South Africa, however, is experiencing its own problems. Mortality has doubled in the years from 1997 to 2005 and half the population in the Free State dies between 40 to 44 years of age.

“If we do not need health professionals to determine the quality and quantity of service delivery to the population and do not want to involve them in this process, we can get rid of them, but then the political leaders making that decision must accept responsibility for the clinical outcomes and life expectancies of their fellow citizens.

“We surely cannot expect to impose the same medical legal principles on professionals working in unsafe hospitals and who have complained and made authorities aware of these conditions than upon those working in functional institutions. Either fixes the institutions or indemnifies medical personnel working in these conditions and defends the decision publicly.
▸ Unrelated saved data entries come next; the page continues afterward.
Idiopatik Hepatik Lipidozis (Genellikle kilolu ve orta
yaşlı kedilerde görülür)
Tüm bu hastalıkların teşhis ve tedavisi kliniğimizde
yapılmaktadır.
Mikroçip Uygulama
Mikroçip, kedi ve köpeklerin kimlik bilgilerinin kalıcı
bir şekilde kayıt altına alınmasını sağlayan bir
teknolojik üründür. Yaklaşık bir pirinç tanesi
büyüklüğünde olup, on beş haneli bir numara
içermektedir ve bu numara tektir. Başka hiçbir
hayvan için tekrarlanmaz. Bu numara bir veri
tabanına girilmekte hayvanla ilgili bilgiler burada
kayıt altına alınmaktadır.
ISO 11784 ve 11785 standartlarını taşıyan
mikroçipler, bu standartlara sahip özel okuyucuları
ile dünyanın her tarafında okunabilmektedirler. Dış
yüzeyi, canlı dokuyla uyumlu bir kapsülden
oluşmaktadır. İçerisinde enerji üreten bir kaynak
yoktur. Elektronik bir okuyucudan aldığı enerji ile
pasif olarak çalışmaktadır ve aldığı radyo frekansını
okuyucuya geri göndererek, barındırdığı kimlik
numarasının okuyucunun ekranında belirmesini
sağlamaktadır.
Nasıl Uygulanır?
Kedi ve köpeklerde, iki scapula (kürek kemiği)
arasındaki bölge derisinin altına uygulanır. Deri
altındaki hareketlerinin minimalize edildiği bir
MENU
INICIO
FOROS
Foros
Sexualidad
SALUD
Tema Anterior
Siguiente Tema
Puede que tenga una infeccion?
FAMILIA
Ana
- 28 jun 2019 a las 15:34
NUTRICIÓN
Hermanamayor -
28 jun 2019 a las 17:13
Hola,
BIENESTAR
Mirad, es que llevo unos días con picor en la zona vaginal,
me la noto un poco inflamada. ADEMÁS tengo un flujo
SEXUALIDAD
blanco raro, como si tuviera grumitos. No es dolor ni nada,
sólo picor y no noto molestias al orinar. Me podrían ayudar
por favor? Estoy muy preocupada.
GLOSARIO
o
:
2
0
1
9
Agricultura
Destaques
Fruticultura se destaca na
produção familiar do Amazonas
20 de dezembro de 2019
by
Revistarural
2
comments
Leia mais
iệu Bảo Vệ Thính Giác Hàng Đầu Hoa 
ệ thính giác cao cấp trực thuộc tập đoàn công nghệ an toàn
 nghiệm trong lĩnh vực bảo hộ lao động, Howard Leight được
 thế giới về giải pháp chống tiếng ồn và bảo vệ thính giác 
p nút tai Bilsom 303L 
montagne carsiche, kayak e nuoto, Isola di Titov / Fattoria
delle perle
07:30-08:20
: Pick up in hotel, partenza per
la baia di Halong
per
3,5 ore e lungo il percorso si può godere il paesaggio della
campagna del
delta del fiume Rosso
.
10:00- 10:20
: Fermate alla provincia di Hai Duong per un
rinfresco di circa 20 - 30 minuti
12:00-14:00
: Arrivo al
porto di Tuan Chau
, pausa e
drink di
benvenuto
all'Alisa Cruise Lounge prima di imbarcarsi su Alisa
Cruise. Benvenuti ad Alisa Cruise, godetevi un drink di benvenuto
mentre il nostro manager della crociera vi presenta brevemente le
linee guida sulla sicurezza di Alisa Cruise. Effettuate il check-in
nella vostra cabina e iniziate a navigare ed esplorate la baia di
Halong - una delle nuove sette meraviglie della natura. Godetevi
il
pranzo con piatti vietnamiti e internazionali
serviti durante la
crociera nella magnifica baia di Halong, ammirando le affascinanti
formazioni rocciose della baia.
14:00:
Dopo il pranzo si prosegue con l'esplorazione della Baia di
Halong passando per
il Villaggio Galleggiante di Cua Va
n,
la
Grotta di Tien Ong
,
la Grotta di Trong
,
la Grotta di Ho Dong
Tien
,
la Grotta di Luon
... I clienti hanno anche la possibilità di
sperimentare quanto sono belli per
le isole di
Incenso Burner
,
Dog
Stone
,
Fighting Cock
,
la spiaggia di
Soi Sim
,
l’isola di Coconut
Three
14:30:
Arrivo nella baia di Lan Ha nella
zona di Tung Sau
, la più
“Why do I have to choose the three out of four patients that cannot have a lifesaving operation and will have to die on their own while the system pretends to deliver treatment to all?”

Prof. Smit says developing a service package with guidelines in the public domain will go a long way towards addressing this issue. It is also about time that we have to admit that things are simply not the same. Standards are deteriorating and training outcomes are or will be affected.

The people who make decisions that affect healthcare service delivery and outcomes, the quality of training platforms and research, in a word, the future of South African medicine, firstly need rules and boundaries. He also suggested that maybe the government should develop health policy in the public domain and then outsource healthcare delivery to people who can actually deliver including thousands of experts employed but ignored by the State at present.

“It is time that we all have to accept our responsibilities at all levels… and act decisively on matters that will determine the quality and quantity of medical care for this and future generations in South Africa and Africa. Time is running out,” Prof. Smit says.